A funny story regarding the Estes Trolley: one day, mid-summer, the power went out downtown and we were one of the only restaurants with power. We heard about it right away, then the Trolley began dumping 30-50 people at a time at our doorstep. At one point, there were well over 120 people outside waiting for pizza. What an opportunity! We got to an hour and a half wait and used every piece of dough in the entire store and we have two days worth on hand. There came a point where we would see the trolley again and panic. What a day!
Growth has brought success, failure, envy and sharks. The success is apparent by the crowds and the fact that we are only need to be open a few hours a day; it comes in the reviews and words spoken directly to us on a regular basis. Words like: “this is the best pizza I’ve ever had and I’m 82 years old”; “we own an Italian restaurant in NYC and have for decades and can say this is as good as anything in NYC”. The failure comes from missed opportunities due to our building being too small, our production being limited to X, our own strikeouts. The envy is from competitors and the digs that pervade reviews fostered by their envy; nasty comments from “locals” who are loyal to other restaurants in town; people who quietly follow us on FB yet click “hide this post” or “hide all posts” on positive posts, etc. We see you… The sharks are those who ask questions that are not innocent. Some are competitors, others potential investors, one even offered to buy our sauce recipe and not use it in the United States and called many times. Just last week, I witnessed a guy who was clearly not just a customer rip apart the crust the same way I would when being critical, smell it, then called me over to point out something a layman never could. So, I took his picture with the pizza. No further questions except “can we get a box to go?”. We’ve had three potential investors show genuine interest and here’s the best shark question: “I read all your stuff about the best ingredients, but if I wanted to reproduce this pizza where would I start?”. AYFKM? That question will get you shown the door. I’m a real NY’er born and raised on the streets with rather tough parents. Who asks a question like that? Did he think it would be answered? The good karma we have been shown for our efforts and discretion is indescribable. Flattery came in the form of the mother of a competitor coming in with the Food Network article saying “don’t tell my son I was here; I just had to taste it”.
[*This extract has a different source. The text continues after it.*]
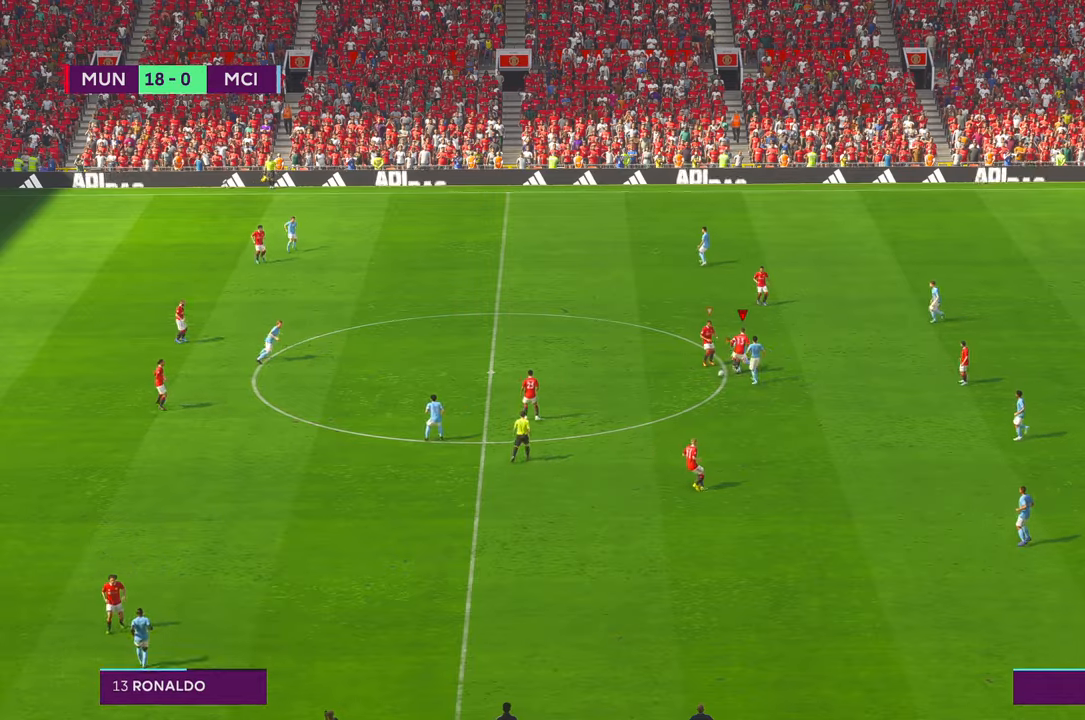
{"dt_ms": 500, "buttons": [], "left_stick": "center", "right_stick": "up-right", "events": []}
So far in this life, I’ve experienced devastating failure, incredible success and everything on the way up, then down, then up again. The perseverance that drives me to put shoes on in the morning comes with a serious set of standards. Don’t bother putting those shoes on unless you are going to swing for the fence every day, remain true to your self and as consistent as humanly possible. Our food is hand made, fresh, with love and a passion that you simply don’t find very often. We look forward to many years making people smile and providing many memorable meals with friends and loved ones.
To our employees, wives, husbands and families of our people, thank you for putting up with, and supporting our sacrifice to be excellent at what we do. #RaiseTheBar
Integrity is innate. You cannot learn it, buy it, find it or steal it. If you know anyone of integrity looking for a great place to work, send them to Antonio’s.